For 40 years Connecticut’s political, academic, and business leaders have been holding conferences about the decline of Hartford and the state’s other cities. Meanwhile state government has built up huge social-service and criminal-justice bureaucracies with the best salaries and benefits, only for the cities to continue to deteriorate, Hartford worst of all.
Now two crimes in Hartford within a few days of each other have become sensational. One was the savage beating and robbery of former Deputy Mayor Nicholas Carbone by three thugs as he walked to breakfast a few blocks from the state Capitol. The other was the running down of Angel Torres on Park Street by two cars that were racing in the wrong lane and sped off, an atrocity compounded by the abandonment of the victim by people who drove around him or walked past him or, from the sidewalk, just watched him as he lay in the street, without coming to his aid, the horror and disgrace videotaped by a security camera.
But except for Carbone’s renown and the videotape of Torres, the crimes would have been just part of another ordinary week in Hartford, which included the usual shootings, two of them fatal. For even the city’s own daily newspaper, pursuing idiot boosterism, long has been suppressing evidence of the depravity and squalor.
Departing momentarily from boosterism, Hartford’s police chief, Daryl Roberts, did some hand wringing at a press conference, wondering aloud whether the city had lost its “moral compass.” Gov. M. Jodi Rell and Mayor Eddie Perez announced that such crimes will not be tolerated. The governor also proclaimed state rewards of $10,000 in regard to the hit-and-run in Hartford and another one in New Haven, and renewed her offer to Mayor Perez to send state troopers to help police Hartford and to undertake “warrant sweeps” to apprehend the hundreds of city residents who have skipped out on the criminal charges against them. It all was only hasty posturing.

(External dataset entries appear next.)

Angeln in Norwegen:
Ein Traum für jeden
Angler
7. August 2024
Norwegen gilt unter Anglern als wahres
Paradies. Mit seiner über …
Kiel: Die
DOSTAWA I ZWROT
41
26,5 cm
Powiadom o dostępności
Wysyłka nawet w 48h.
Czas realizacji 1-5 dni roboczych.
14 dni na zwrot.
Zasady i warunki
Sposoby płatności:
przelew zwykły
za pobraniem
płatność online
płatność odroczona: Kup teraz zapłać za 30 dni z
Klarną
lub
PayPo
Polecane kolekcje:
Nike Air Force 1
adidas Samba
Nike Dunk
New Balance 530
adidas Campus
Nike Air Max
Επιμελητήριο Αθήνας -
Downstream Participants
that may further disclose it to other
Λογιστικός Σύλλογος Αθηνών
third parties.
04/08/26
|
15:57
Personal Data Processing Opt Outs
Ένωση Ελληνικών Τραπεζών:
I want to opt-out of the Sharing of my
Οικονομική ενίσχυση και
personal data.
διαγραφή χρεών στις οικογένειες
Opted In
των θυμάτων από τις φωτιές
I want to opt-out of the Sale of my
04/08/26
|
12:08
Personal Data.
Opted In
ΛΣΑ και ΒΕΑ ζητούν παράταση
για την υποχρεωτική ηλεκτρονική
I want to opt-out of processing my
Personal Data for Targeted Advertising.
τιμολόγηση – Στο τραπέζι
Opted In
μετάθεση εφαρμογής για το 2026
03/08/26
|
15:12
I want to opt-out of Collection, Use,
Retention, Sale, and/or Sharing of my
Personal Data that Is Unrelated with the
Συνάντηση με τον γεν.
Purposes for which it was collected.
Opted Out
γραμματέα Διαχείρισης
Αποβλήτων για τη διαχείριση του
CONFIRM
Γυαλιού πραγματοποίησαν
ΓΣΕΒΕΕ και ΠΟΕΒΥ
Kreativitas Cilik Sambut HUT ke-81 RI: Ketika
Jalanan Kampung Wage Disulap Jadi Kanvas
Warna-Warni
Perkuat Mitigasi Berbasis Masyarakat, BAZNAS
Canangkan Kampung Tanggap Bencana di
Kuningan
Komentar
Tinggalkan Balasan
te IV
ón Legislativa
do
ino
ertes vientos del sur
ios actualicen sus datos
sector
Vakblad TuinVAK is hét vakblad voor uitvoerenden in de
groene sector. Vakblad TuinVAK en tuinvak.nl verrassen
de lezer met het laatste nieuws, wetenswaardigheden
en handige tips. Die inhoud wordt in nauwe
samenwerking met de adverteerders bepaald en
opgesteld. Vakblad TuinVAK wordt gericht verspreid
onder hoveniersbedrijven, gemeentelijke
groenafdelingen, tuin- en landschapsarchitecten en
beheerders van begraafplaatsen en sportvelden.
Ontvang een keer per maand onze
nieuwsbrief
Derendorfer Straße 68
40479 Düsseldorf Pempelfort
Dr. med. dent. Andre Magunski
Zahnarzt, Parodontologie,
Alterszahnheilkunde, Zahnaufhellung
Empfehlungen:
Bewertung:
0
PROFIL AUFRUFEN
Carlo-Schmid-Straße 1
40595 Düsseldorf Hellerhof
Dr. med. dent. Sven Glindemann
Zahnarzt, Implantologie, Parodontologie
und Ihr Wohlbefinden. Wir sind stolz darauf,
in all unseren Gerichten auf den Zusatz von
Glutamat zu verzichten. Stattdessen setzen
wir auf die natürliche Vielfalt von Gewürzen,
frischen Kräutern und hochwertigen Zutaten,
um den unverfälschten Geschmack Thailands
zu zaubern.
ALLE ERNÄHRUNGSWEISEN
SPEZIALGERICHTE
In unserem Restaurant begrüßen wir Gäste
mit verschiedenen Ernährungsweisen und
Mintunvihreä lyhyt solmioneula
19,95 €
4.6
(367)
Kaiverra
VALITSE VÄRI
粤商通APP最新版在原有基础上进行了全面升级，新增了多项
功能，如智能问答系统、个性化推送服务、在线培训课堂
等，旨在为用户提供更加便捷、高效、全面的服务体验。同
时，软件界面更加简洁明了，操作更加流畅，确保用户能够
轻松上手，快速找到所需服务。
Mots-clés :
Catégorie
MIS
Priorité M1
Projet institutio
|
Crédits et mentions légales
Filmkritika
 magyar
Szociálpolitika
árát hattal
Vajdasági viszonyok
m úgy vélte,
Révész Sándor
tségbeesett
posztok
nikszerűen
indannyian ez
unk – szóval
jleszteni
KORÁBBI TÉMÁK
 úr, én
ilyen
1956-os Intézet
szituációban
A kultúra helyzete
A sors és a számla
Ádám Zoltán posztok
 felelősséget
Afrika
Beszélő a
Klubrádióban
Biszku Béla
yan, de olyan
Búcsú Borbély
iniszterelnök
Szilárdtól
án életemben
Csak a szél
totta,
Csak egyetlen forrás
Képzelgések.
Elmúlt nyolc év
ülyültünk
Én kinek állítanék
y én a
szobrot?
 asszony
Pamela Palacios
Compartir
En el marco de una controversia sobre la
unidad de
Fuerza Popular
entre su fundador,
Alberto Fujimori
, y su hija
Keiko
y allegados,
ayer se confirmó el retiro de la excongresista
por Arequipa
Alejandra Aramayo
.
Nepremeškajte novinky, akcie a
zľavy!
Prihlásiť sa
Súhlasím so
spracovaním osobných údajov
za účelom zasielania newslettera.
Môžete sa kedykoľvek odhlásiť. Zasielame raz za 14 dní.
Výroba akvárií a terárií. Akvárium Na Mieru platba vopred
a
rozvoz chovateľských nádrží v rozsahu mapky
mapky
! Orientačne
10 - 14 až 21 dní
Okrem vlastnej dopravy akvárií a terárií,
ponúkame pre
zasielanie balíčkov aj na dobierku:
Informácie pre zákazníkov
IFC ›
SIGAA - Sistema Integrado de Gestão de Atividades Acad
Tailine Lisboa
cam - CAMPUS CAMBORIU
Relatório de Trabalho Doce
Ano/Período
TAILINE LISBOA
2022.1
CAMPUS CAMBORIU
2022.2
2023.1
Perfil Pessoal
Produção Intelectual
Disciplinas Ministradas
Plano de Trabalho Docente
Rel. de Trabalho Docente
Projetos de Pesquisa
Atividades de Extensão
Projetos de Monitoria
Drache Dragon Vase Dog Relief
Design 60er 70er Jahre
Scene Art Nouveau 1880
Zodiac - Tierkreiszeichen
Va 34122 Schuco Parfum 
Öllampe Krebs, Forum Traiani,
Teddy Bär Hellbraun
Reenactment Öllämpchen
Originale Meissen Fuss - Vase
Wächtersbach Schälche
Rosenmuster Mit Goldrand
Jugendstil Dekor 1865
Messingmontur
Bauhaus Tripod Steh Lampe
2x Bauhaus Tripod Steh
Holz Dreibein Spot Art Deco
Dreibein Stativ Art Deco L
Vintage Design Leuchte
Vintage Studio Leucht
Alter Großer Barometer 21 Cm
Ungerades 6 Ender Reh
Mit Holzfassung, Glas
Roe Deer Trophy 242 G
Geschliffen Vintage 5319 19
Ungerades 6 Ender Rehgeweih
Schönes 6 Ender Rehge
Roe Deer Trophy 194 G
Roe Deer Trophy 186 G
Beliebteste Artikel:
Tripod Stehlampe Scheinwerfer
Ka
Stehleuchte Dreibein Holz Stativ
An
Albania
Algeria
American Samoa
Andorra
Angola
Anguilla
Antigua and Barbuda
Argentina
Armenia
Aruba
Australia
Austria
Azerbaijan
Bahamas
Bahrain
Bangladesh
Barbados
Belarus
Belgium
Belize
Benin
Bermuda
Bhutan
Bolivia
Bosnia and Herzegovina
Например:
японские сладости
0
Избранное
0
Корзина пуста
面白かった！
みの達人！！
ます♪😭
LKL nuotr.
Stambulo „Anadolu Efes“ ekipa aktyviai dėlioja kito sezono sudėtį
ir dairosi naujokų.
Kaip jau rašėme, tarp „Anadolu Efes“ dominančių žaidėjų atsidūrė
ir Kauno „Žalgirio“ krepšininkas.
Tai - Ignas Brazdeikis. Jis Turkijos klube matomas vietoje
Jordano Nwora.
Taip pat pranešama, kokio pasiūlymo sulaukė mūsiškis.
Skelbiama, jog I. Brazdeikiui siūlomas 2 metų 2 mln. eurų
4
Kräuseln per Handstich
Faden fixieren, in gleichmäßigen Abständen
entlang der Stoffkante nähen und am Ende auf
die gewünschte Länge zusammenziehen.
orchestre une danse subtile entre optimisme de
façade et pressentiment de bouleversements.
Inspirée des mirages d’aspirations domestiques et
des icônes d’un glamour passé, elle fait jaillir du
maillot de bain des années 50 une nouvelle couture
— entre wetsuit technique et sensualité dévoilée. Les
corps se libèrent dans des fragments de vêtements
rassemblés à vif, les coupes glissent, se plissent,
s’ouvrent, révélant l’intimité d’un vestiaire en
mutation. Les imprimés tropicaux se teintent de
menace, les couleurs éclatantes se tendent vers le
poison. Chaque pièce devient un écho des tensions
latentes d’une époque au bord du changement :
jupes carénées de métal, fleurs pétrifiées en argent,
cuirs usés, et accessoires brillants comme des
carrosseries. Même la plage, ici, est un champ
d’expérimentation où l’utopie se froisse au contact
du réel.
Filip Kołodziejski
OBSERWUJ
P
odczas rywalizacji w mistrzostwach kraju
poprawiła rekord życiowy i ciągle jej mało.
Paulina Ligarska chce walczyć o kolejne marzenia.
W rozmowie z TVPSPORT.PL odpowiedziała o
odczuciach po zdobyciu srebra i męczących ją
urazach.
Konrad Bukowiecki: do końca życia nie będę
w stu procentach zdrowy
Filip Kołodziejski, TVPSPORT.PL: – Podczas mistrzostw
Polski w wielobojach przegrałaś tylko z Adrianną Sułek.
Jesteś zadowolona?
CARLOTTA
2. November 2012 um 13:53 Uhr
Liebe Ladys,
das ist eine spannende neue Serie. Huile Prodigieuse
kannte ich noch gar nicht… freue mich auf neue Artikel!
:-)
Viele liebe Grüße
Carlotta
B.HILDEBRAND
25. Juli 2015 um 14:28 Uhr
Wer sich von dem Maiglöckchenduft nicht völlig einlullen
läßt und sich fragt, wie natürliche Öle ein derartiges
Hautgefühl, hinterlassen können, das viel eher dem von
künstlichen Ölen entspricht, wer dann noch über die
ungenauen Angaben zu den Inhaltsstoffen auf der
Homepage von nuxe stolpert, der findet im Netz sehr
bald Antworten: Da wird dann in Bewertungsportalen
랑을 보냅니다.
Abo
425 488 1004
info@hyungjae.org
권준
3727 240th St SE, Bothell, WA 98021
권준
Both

For what sort of “moral compass” can be expected where, as in Hartford, with the full knowledge of the authorities, not even one child in three grows up in a home with two parents and where such child neglect is aggressively subsidized by the government with housing, food, and medical insurance?
And while any increase in police coverage in Hartford would be welcome, probably a quarter of the city’s residents are already in trouble with the law in some way and could use their own cop, prison guard, and probation officer. Indeed, Hartford long has been — again, with the full knowledge of the authorities — a sort of prison without walls, substituting for the prison Connecticut would need to build to protect itself adequately against the city’s thousands of fatherless and incorrigible young men, the sort who probably mugged Carbone and ran down Torres.
State government long has had reason to know that Hartford, having lost most of its middle class, is not even capable of self-government anymore. A few years ago state government took control of the city’s school system for a time. Then the state created an agency to handle downtown Hartford redevelopment because the city could not be trusted with anything serious.
While it is shaking its head at Hartford again, the rest of the state long has been as indifferent to the city as those who drove around Torres as he lay in the street. The billions of dollars appropriated by the state in the city’s name over the last 40 years — to equalize school financing, to integrate schools, to redevelop downtown, and to fund social programs — have only enriched public employees and contractors. Measures of social conditions in the city have seldom shown improvement, and seldom have been consulted.
Nothing the state has done has had any bearing on the city’s poverty and its cause, fatherlessness and child neglect. The government cannot police everyone; people have to know how to behave.
In its last session, the General Assembly at last may have caught a hint of this as it considered a bill to undertake a study of the connections between fatherlessness and public policy. But the bill failed from inaction in the House. So the question isn’t whether any “moral compass” can be found among the people of Hartford. The question is whether any “moral compass” can be found at the Capitol or anywhere else in Connecticut.